These Fulbright guys really don’t want us to pay for anything. Two days into Philadelphia we’ve already been given mobile phones, loaded with $30 credit, transport passes and all our meals covered. And next week we get a cheque for $750 for whatever other expenses we might have. This is good.

I don’t normally like to start the day with an offensive self- stereotype but having Lucky Charms for breakfast was too hard to resist, especially when someone actually tracked me down to show me them. Food here is all you can eat, which so far has entailed ‘more than you really should’, which I understand is an ancient American tradition.

Classes started today, general introductions all round. Worryingly for a physics student, it seems I’ll have to talk about my ‘feelings’ and other awful, unquantifiable stuff. We’ve essay and research based classes on American society which entail reading Why We Can’t Wait by MLK, Dreams From My Father by Obama and The Soloist by Steve Lopez plus going on cultural trips for ‘research’. This weekend that means heading up to New York to see the Statue of Liberty and Ground Zero on Saturday, followed by the Philadelphia Museum of Art on Sunday. This is also good.
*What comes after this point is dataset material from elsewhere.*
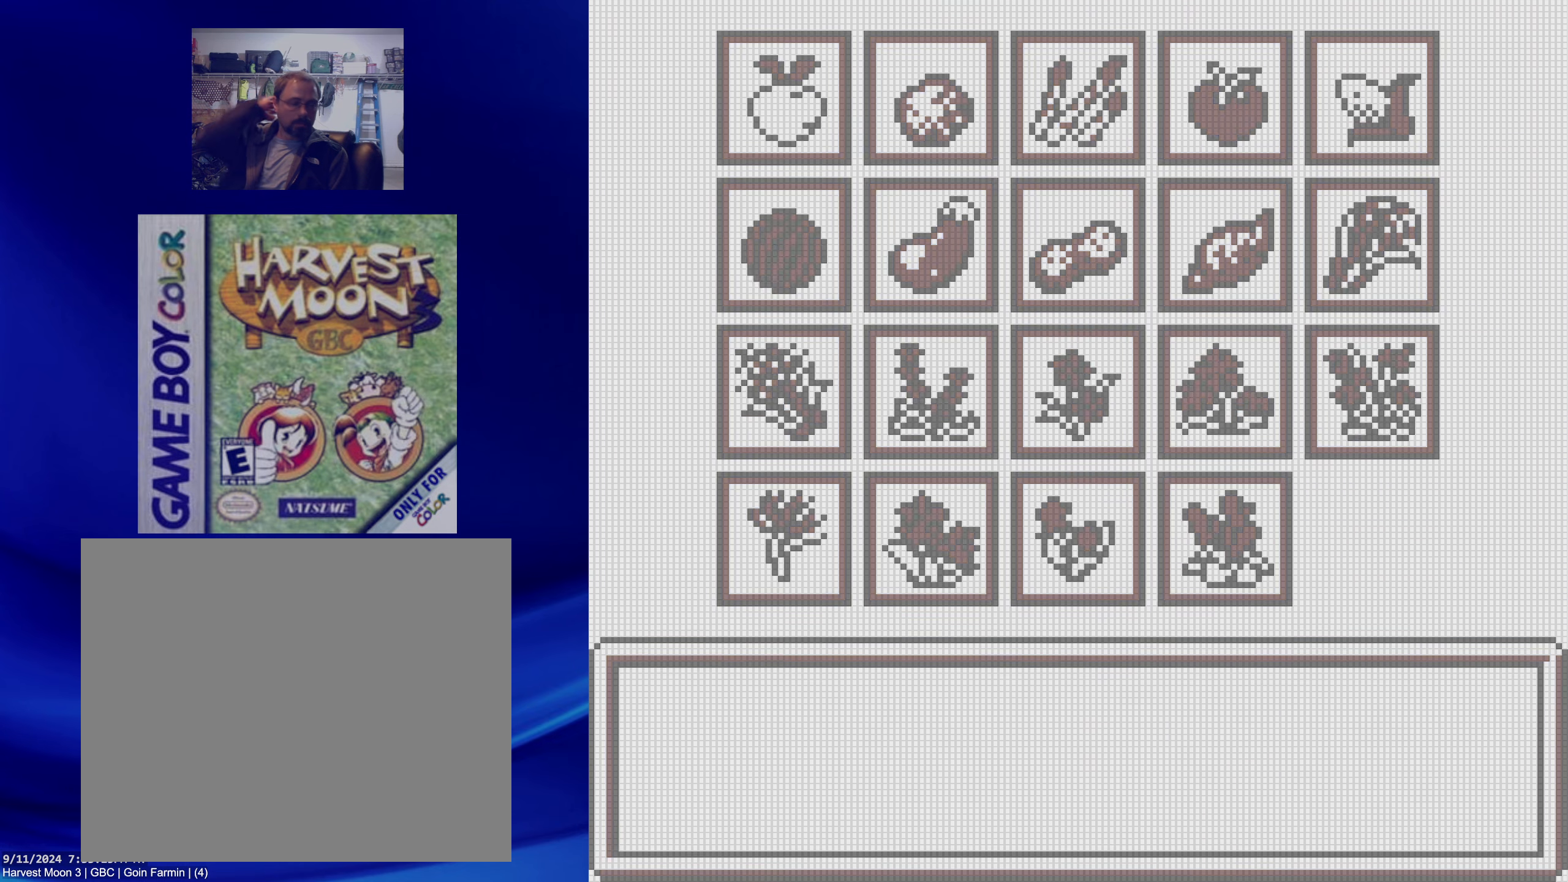
{"dt_ms": 500, "buttons": [], "events": []}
We also have classes on ‘Social Issues in America’ which are part sociology, part service projects. Today we had a talk from the service head of the Penn Charter School who seems to have founded a hundred NGOs and tomorrow morning we’ll be helping out at a summer camp for disadvantaged youth at a YMCA in West Philadelphia (born and raised...). Most interestingly, we also have classes on public speaking by the most enthusiastic professor I’ve ever met. We’ll suffer the indignity of having our speaking filmed and played back to us. I tend to move my hands like a puppet on speed, so this should make for painful viewing.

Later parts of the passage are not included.